One of the intents (successful or not) of PRESTO has been to gather the various "shoulds" or "mays" floating about concerning permanent URLs, REST, etc, and see where "shalls" gets us.
I don't know enough about CMIS to make any comments on it. But Roy Fielding's characterizations of what REST is about is helpful for understanding what PRESTO is about. Here are some of his comments about CMIS and my reaction about their implication for PRESTO.
CMIS is a classic example of what happens when a control-oriented interface is slapped onto an HTTP-based protocol instead of redesigning the interface to be data-oriented.

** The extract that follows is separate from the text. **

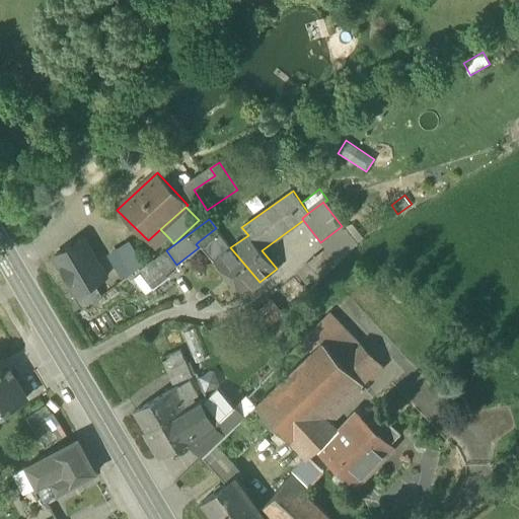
[(342,226),(320,242),(325,247),(337,263),(356,244),(342,226)]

The term data-oriented is a good one. In PRESTO terms, every significant object at every significant level of granularity should have a clear, permanent URL?
An HTTP interface doesn't need to traverse folders or query databases in order to access an object summary that points to a content stream that might then be downloaded; hypertext allows each object to be identified by a URI and manipulated independent of the discovery process.
In PRESTO terms, this relates to the O (objects): just as programming languages with first-class objects allow introspection (asking an object what it is) and reflection (detailed introspection so you can ask an object what it contains), not only do you nounify (resourcify, identify) sub-resources but also the super resources.
An HTTP interface doesn't need to forbid the versioning of folders; hypertext can tell the client what operations are allowed on each folder.
Again, it looks pretty compatible with PRESTO. Move as much as possible to the URI. Make resources (data-oriented systems) rather than functions (process-oriented). And actually make the resources traverse-to-able by having hypertext links from their super-resources.
PRESTO would go further, perhaps, and say that you should have URIs for resources even if those resources do not have representations handy at the time: I think this is fine under REST, because you then rely on the vanilla operations of HTTP rather than any superimhacked protocol.
Fielding made some subsequent useful comments at Sam Ruby's blog (my emphasis and ellipses):
I think that constructing an interface that can be maximally used by standard clients is a good first step and one that can be done by any ECM vendor without need for an additional standard beyond HTTP, WebDAV, AtomPub, and the various hypertext-aware media types. However, the second step is not to make CMIS-specific protocols, data formats, and relationships that are spread all over the data willy-nilly.
We are talking about generic web-based content management using universally accepted notions of folders, documents, and (at least fairly common) versioning operations. They deserve equally generic typed relationships and standard client behavior that doesn't rely on out-of-band information and model-specific protocol tweaks. Having a lot of little standards only works well when they don't overlap. ...
The focus should therefore be on enhancing the media types and relation types with those universal concepts in a way that will still work as a subset for more advanced back-end data models. If we need a query interface, then it should be designed as an Atom query construction mechanism within the Atom format. It should be defined by the interface presented across HTTP, not by the interface underneath the back-end.
This idea, that you try to maximally use the generic operations of HTTP and only resort to queries and protocols when all attempts to resourcify, hyperlink and use HTTP run out, is very much where I think the PRESTO approach leads.